Зубайра подала ужин, чай и ушла спать. Оставшись один, Саидгази дал волю злобе, обиде, горечи — всему, что как едкий, пахучий дым было заперто внутри.
Стянув сапоги, он расшвырял их по углам, но тут же подобрал и аккуратно поставил у порога. Подошел к голландской печке, обогревающей гостиную и спальню, открыл дверцу: дрова с одного конца объяты пламенем, а с другого — шипят от влаги. Саидгази взял кочергу, разворошил дрова. Едва разгоревшийся огонь погас. «Разворошишь огонь — погаснет, разворошишь соседа — переедет», — невольно подумал он. Поставив кочергу на место, вздохнул и растянулся на мягком ковре, подставив теплу холодные, бескровные ноги. Лежа на спине, внимательно разглядывал комнату, словно видел впервые: голубой потолок с позолотой, люстра рассеивает приятный голубоватый свет, цветастый большой ковер во всю стену, на его фоне, словно родинка на лбу, круглое трюмо, нарядный рижский сервант, на итальянских окнах с двойными рамами тонкие атласные занавески.
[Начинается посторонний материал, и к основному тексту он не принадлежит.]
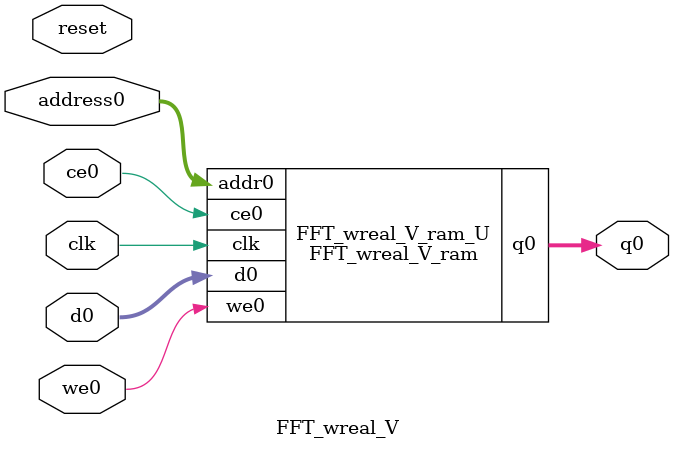
<source format=v>

`timescale 1 ns / 1 ps
module FFT_wreal_V_ram (addr0, ce0, d0, we0, q0,  clk);

parameter DWIDTH = 32;
parameter AWIDTH = 9;
parameter MEM_SIZE = 512;

input[AWIDTH-1:0] addr0;
input ce0;
input[DWIDTH-1:0] d0;
input we0;
output reg[DWIDTH-1:0] q0;
input clk;

(* ram_style = "block" *)reg [DWIDTH-1:0] ram[MEM_SIZE-1:0];




always @(posedge clk)  
begin 
    if (ce0) 
    begin
        if (we0) 
        begin 
            ram[addr0] <= d0; 
            q0 <= d0;
        end 
        else 
            q0 <= ram[addr0];
    end
end


endmodule


`timescale 1 ns / 1 ps
module FFT_wreal_V(
    reset,
    clk,
    address0,
    ce0,
    we0,
    d0,
    q0);

parameter DataWidth = 32'd32;
parameter AddressRange = 32'd512;
parameter AddressWidth = 32'd9;
input reset;
input clk;
input[AddressWidth - 1:0] address0;
input ce0;
input we0;
input[DataWidth - 1:0] d0;
output[DataWidth - 1:0] q0;




FFT_wreal_V_ram FFT_wreal_V_ram_U(
    .clk( clk ),
    .addr0( address0 ),
    .ce0( ce0 ),
    .d0( d0 ),
    .we0( we0 ),
    .q0( q0 ));

endmodule


</source>
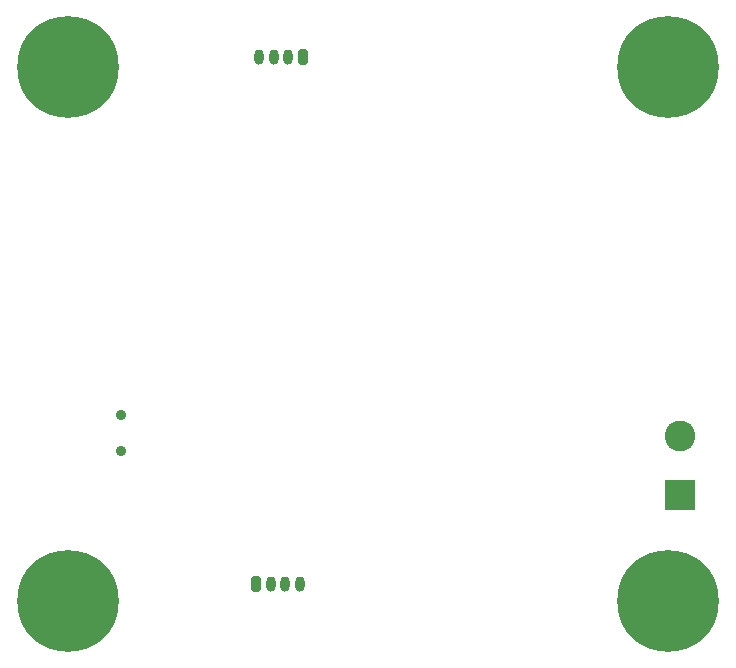
<source format=gbr>
%TF.GenerationSoftware,KiCad,Pcbnew,(6.0.4)*%
%TF.CreationDate,2022-04-20T17:17:18+03:00*%
%TF.ProjectId,STM32F4_Buck_Converter,53544d33-3246-4345-9f42-75636b5f436f,rev?*%
%TF.SameCoordinates,Original*%
%TF.FileFunction,Soldermask,Bot*%
%TF.FilePolarity,Negative*%
%FSLAX46Y46*%
G04 Gerber Fmt 4.6, Leading zero omitted, Abs format (unit mm)*
G04 Created by KiCad (PCBNEW (6.0.4)) date 2022-04-20 17:17:18*
%MOMM*%
%LPD*%
G01*
G04 APERTURE LIST*
G04 Aperture macros list*
%AMRoundRect*
0 Rectangle with rounded corners*
0 $1 Rounding radius*
0 $2 $3 $4 $5 $6 $7 $8 $9 X,Y pos of 4 corners*
0 Add a 4 corners polygon primitive as box body*
4,1,4,$2,$3,$4,$5,$6,$7,$8,$9,$2,$3,0*
0 Add four circle primitives for the rounded corners*
1,1,$1+$1,$2,$3*
1,1,$1+$1,$4,$5*
1,1,$1+$1,$6,$7*
1,1,$1+$1,$8,$9*
0 Add four rect primitives between the rounded corners*
20,1,$1+$1,$2,$3,$4,$5,0*
20,1,$1+$1,$4,$5,$6,$7,0*
20,1,$1+$1,$6,$7,$8,$9,0*
20,1,$1+$1,$8,$9,$2,$3,0*%
G04 Aperture macros list end*
%ADD10C,0.900000*%
%ADD11C,8.600000*%
%ADD12R,2.600000X2.600000*%
%ADD13C,2.600000*%
%ADD14RoundRect,0.200000X0.200000X0.450000X-0.200000X0.450000X-0.200000X-0.450000X0.200000X-0.450000X0*%
%ADD15O,0.800000X1.300000*%
%ADD16RoundRect,0.200000X-0.200000X-0.450000X0.200000X-0.450000X0.200000X0.450000X-0.200000X0.450000X0*%
G04 APERTURE END LIST*
D10*
%TO.C,H4*%
X148750000Y-79725000D03*
X151030419Y-74219581D03*
D11*
X148750000Y-76500000D03*
D10*
X145525000Y-76500000D03*
X151030419Y-78780419D03*
X151975000Y-76500000D03*
X146469581Y-78780419D03*
X148750000Y-73275000D03*
X146469581Y-74219581D03*
%TD*%
D12*
%TO.C,J1*%
X149805000Y-112750000D03*
D13*
X149805000Y-107750000D03*
%TD*%
D14*
%TO.C,J3*%
X117875000Y-75700000D03*
D15*
X116625000Y-75700000D03*
X115375000Y-75700000D03*
X114125000Y-75700000D03*
%TD*%
D10*
%TO.C,SW1*%
X102420000Y-106000000D03*
X102420000Y-109000000D03*
%TD*%
%TO.C,H3*%
X146469581Y-119469581D03*
D11*
X148750000Y-121750000D03*
D10*
X145525000Y-121750000D03*
X146469581Y-124030419D03*
X151975000Y-121750000D03*
X148750000Y-124975000D03*
X148750000Y-118525000D03*
X151030419Y-119469581D03*
X151030419Y-124030419D03*
%TD*%
D16*
%TO.C,J4*%
X113875000Y-120300000D03*
D15*
X115125000Y-120300000D03*
X116375000Y-120300000D03*
X117625000Y-120300000D03*
%TD*%
D10*
%TO.C,H2*%
X101225000Y-76500000D03*
X100280419Y-74219581D03*
X94775000Y-76500000D03*
X95719581Y-78780419D03*
X100280419Y-78780419D03*
X98000000Y-73275000D03*
D11*
X98000000Y-76500000D03*
D10*
X98000000Y-79725000D03*
X95719581Y-74219581D03*
%TD*%
%TO.C,H1*%
X101225000Y-121750000D03*
X98000000Y-124975000D03*
X100280419Y-119469581D03*
X98000000Y-118525000D03*
X100280419Y-124030419D03*
D11*
X98000000Y-121750000D03*
D10*
X95719581Y-124030419D03*
X95719581Y-119469581D03*
X94775000Y-121750000D03*
%TD*%
M02*

</source>
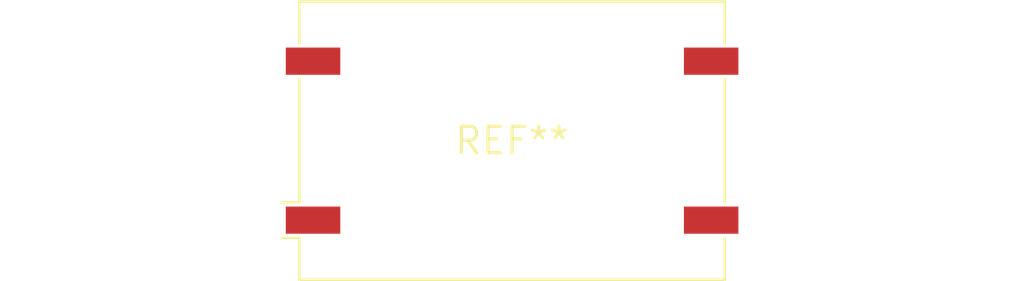
<source format=kicad_pcb>
(kicad_pcb (version 20240108) (generator pcbnew)

  (general
    (thickness 1.6)
  )

  (paper "A4")
  (layers
    (0 "F.Cu" signal)
    (31 "B.Cu" signal)
    (32 "B.Adhes" user "B.Adhesive")
    (33 "F.Adhes" user "F.Adhesive")
    (34 "B.Paste" user)
    (35 "F.Paste" user)
    (36 "B.SilkS" user "B.Silkscreen")
    (37 "F.SilkS" user "F.Silkscreen")
    (38 "B.Mask" user)
    (39 "F.Mask" user)
    (40 "Dwgs.User" user "User.Drawings")
    (41 "Cmts.User" user "User.Comments")
    (42 "Eco1.User" user "User.Eco1")
    (43 "Eco2.User" user "User.Eco2")
    (44 "Edge.Cuts" user)
    (45 "Margin" user)
    (46 "B.CrtYd" user "B.Courtyard")
    (47 "F.CrtYd" user "F.Courtyard")
    (48 "B.Fab" user)
    (49 "F.Fab" user)
    (50 "User.1" user)
    (51 "User.2" user)
    (52 "User.3" user)
    (53 "User.4" user)
    (54 "User.5" user)
    (55 "User.6" user)
    (56 "User.7" user)
    (57 "User.8" user)
    (58 "User.9" user)
  )

  (setup
    (pad_to_mask_clearance 0)
    (pcbplotparams
      (layerselection 0x00010fc_ffffffff)
      (plot_on_all_layers_selection 0x0000000_00000000)
      (disableapertmacros false)
      (usegerberextensions false)
      (usegerberattributes false)
      (usegerberadvancedattributes false)
      (creategerberjobfile false)
      (dashed_line_dash_ratio 12.000000)
      (dashed_line_gap_ratio 3.000000)
      (svgprecision 4)
      (plotframeref false)
      (viasonmask false)
      (mode 1)
      (useauxorigin false)
      (hpglpennumber 1)
      (hpglpenspeed 20)
      (hpglpendiameter 15.000000)
      (dxfpolygonmode false)
      (dxfimperialunits false)
      (dxfusepcbnewfont false)
      (psnegative false)
      (psa4output false)
      (plotreference false)
      (plotvalue false)
      (plotinvisibletext false)
      (sketchpadsonfab false)
      (subtractmaskfromsilk false)
      (outputformat 1)
      (mirror false)
      (drillshape 1)
      (scaleselection 1)
      (outputdirectory "")
    )
  )

  (net 0 "")

  (footprint "Oscillator_SMD_Fordahl_DFAS7-4Pin_19.9x12.9mm" (layer "F.Cu") (at 0 0))

)

</source>
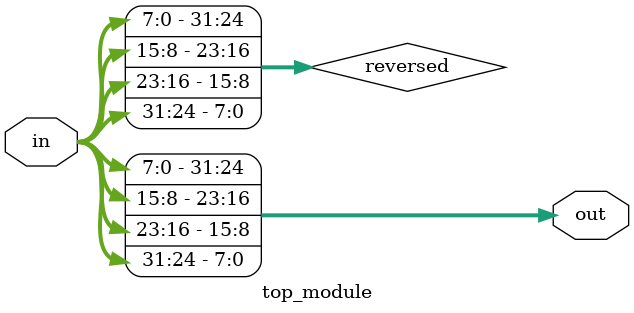
<source format=sv>
module top_module (
    input [31:0] in,
    output [31:0] out
);
    reg [31:0] reversed;

    assign out = reversed;

    always @(*) begin
        reversed[7:0] = in[31:24];
        reversed[15:8] = in[23:16];
        reversed[23:16] = in[15:8];
        reversed[31:24] = in[7:0];
    end

endmodule

</source>
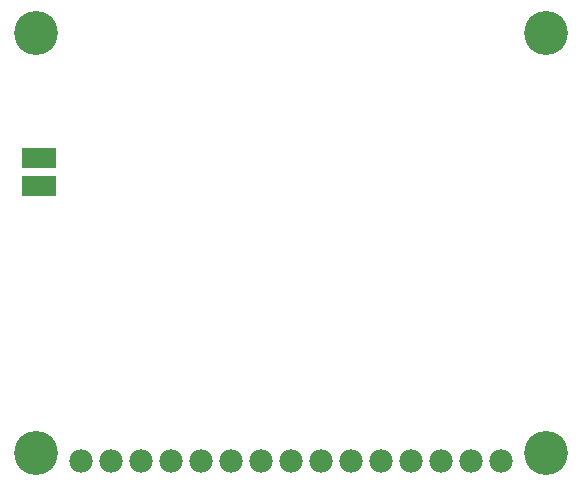
<source format=gbr>
G04 EAGLE Gerber RS-274X export*
G75*
%MOMM*%
%FSLAX34Y34*%
%LPD*%
%INSoldermask Bottom*%
%IPPOS*%
%AMOC8*
5,1,8,0,0,1.08239X$1,22.5*%
G01*
%ADD10C,3.719200*%
%ADD11C,1.981200*%
%ADD12R,2.921000X1.651000*%


D10*
X25400Y381000D03*
X457200Y381000D03*
X457200Y25400D03*
X25400Y25400D03*
D11*
X419100Y19050D03*
X393700Y19050D03*
X368300Y19050D03*
X342900Y19050D03*
X317500Y19050D03*
X292100Y19050D03*
X266700Y19050D03*
X241300Y19050D03*
X215900Y19050D03*
X190500Y19050D03*
X165100Y19050D03*
X139700Y19050D03*
X114300Y19050D03*
X88900Y19050D03*
X63500Y19050D03*
D12*
X27940Y251460D03*
X27940Y275590D03*
M02*

</source>
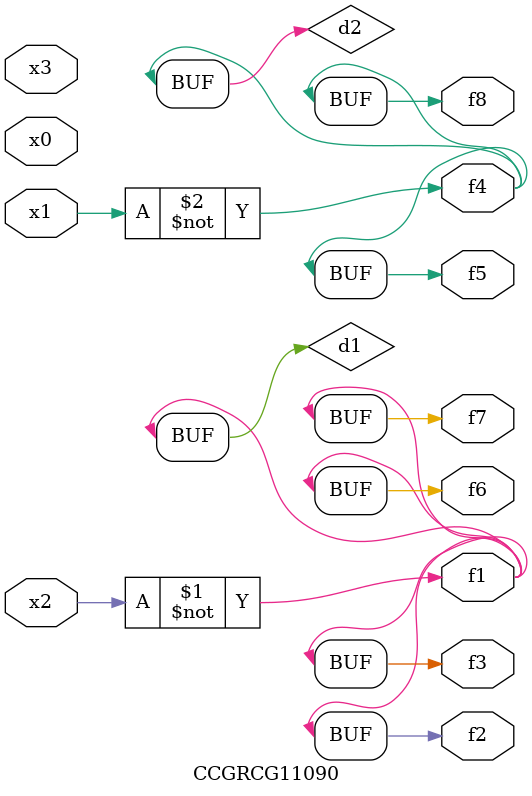
<source format=v>
module CCGRCG11090(
	input x0, x1, x2, x3,
	output f1, f2, f3, f4, f5, f6, f7, f8
);

	wire d1, d2;

	xnor (d1, x2);
	not (d2, x1);
	assign f1 = d1;
	assign f2 = d1;
	assign f3 = d1;
	assign f4 = d2;
	assign f5 = d2;
	assign f6 = d1;
	assign f7 = d1;
	assign f8 = d2;
endmodule

</source>
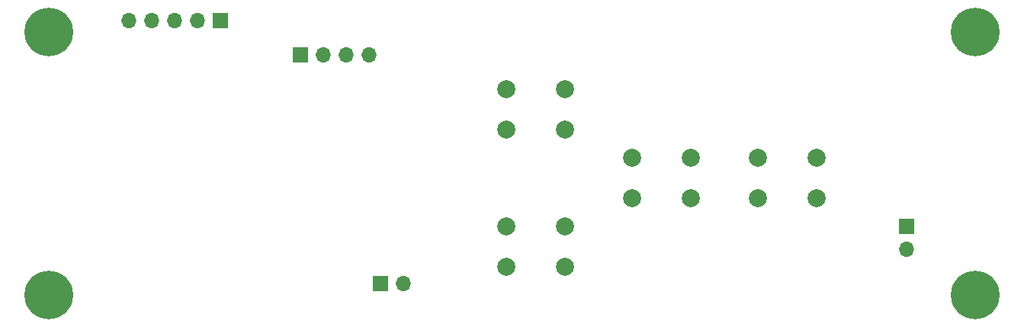
<source format=gbr>
%TF.GenerationSoftware,KiCad,Pcbnew,5.1.12-84ad8e8a86~92~ubuntu20.04.1*%
%TF.CreationDate,2022-01-15T19:27:07+01:00*%
%TF.ProjectId,autotrigger_dslr,6175746f-7472-4696-9767-65725f64736c,rev?*%
%TF.SameCoordinates,Original*%
%TF.FileFunction,Soldermask,Bot*%
%TF.FilePolarity,Negative*%
%FSLAX46Y46*%
G04 Gerber Fmt 4.6, Leading zero omitted, Abs format (unit mm)*
G04 Created by KiCad (PCBNEW 5.1.12-84ad8e8a86~92~ubuntu20.04.1) date 2022-01-15 19:27:07*
%MOMM*%
%LPD*%
G01*
G04 APERTURE LIST*
%ADD10C,5.400000*%
%ADD11R,1.700000X1.700000*%
%ADD12O,1.700000X1.700000*%
%ADD13C,2.000000*%
G04 APERTURE END LIST*
D10*
%TO.C,H1*%
X30480000Y-74930000D03*
%TD*%
%TO.C,H2*%
X30480000Y-104140000D03*
%TD*%
%TO.C,H3*%
X133350000Y-104140000D03*
%TD*%
%TO.C,H4*%
X133350000Y-74930000D03*
%TD*%
D11*
%TO.C,J1*%
X49530000Y-73660000D03*
D12*
X46990000Y-73660000D03*
X44450000Y-73660000D03*
X41910000Y-73660000D03*
X39370000Y-73660000D03*
%TD*%
D11*
%TO.C,J2*%
X58420000Y-77470000D03*
D12*
X60960000Y-77470000D03*
X63500000Y-77470000D03*
X66040000Y-77470000D03*
%TD*%
D11*
%TO.C,J3*%
X125730000Y-96520000D03*
D12*
X125730000Y-99060000D03*
%TD*%
%TO.C,J4*%
X69850000Y-102870000D03*
D11*
X67310000Y-102870000D03*
%TD*%
D13*
%TO.C,SW3*%
X87780000Y-81280000D03*
X87780000Y-85780000D03*
X81280000Y-81280000D03*
X81280000Y-85780000D03*
%TD*%
%TO.C,SW4*%
X81280000Y-101020000D03*
X81280000Y-96520000D03*
X87780000Y-101020000D03*
X87780000Y-96520000D03*
%TD*%
%TO.C,SW5*%
X101750000Y-88900000D03*
X101750000Y-93400000D03*
X95250000Y-88900000D03*
X95250000Y-93400000D03*
%TD*%
%TO.C,SW6*%
X109220000Y-93400000D03*
X109220000Y-88900000D03*
X115720000Y-93400000D03*
X115720000Y-88900000D03*
%TD*%
M02*

</source>
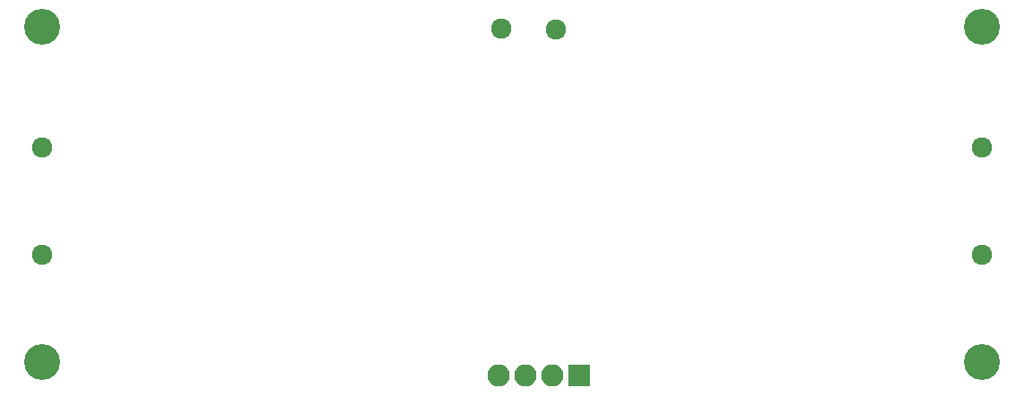
<source format=gbr>
G04 #@! TF.FileFunction,Soldermask,Bot*
%FSLAX46Y46*%
G04 Gerber Fmt 4.6, Leading zero omitted, Abs format (unit mm)*
G04 Created by KiCad (PCBNEW 4.0.7) date Tuesday, October 17, 2017 'PMt' 02:11:27 PM*
%MOMM*%
%LPD*%
G01*
G04 APERTURE LIST*
%ADD10C,0.100000*%
%ADD11R,2.100000X2.100000*%
%ADD12O,2.100000X2.100000*%
%ADD13C,3.400000*%
%ADD14C,1.924000*%
G04 APERTURE END LIST*
D10*
D11*
X158750000Y-120650000D03*
D12*
X156210000Y-120650000D03*
X153670000Y-120650000D03*
X151130000Y-120650000D03*
D13*
X107950000Y-87630000D03*
D14*
X107950000Y-109220000D03*
X107950000Y-99060000D03*
X196850000Y-109220000D03*
X196850000Y-99060000D03*
X156510000Y-87920000D03*
X151330000Y-87830000D03*
D13*
X196850000Y-87630000D03*
X196850000Y-119380000D03*
X107950000Y-119380000D03*
M02*

</source>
— Сегодня вывели из состава бюро, завтра, может, начнется ревизия, а послезавтра уплывет из рук бухгалтерия, — зашептал Саидгази. — А потом все вот это... — Саидгази снова внимательно оглядел свою гостиную. Именно о таком вот доме он мечтал еще в то время, когда вместе с отцом, навесив на плечи коромысло с ведрами, таскался по улицам города и кричал: «Кисла-пресна молока!» Однажды зайдя в один из домов, он раскрыл рот от удивления: до чего же там было красиво!
С тех пор мечтой всей его жизни стало — пожить вот в таком же доме, украшенном пушистыми коврами и люстрами. Движимый этой мечтой, он согласился на предложение соседа, Назарова, поехать учиться в Ташкент. Он понимал, что без знаний никогда не расстанется со злосчастным коромыслом. Поехать-то он поехал вместе с Назаровым, но поступил не в сельскохозяйственный техникум, как его товарищ, а в финансовый, как советовал отец. «Как бы там ни было, а все ближе к деньгам», — завязал он узелок в душе. Во время учебы он ни на минуту не забывал о своей мечте. Поэтому у него не было привычки, как у других студентов, с наступлением вечера мчаться в парк или кино, пускать деньги на ветер, а потом считать копейки до стипендии. Нет, Саидгази с детства познал, как трудно добывается копейка. Он ходил в кино или театр, если профсоюз давал бесплатные билеты или же если бывало какое-либо торжественное собрание. Никогда ноги его не было в дорогих столовых или ресторанах, даже в столовую техникума ходил редко, перебивался кое-как на кипятке и хлебе. Даже на трамвайных билетах удавалось экономить: из-за маленького роста его принимали за подростка. Все выдержал Саидгази. Зато в потайном карманчике за подкладкой пиджака приятно похрустывали бумажки.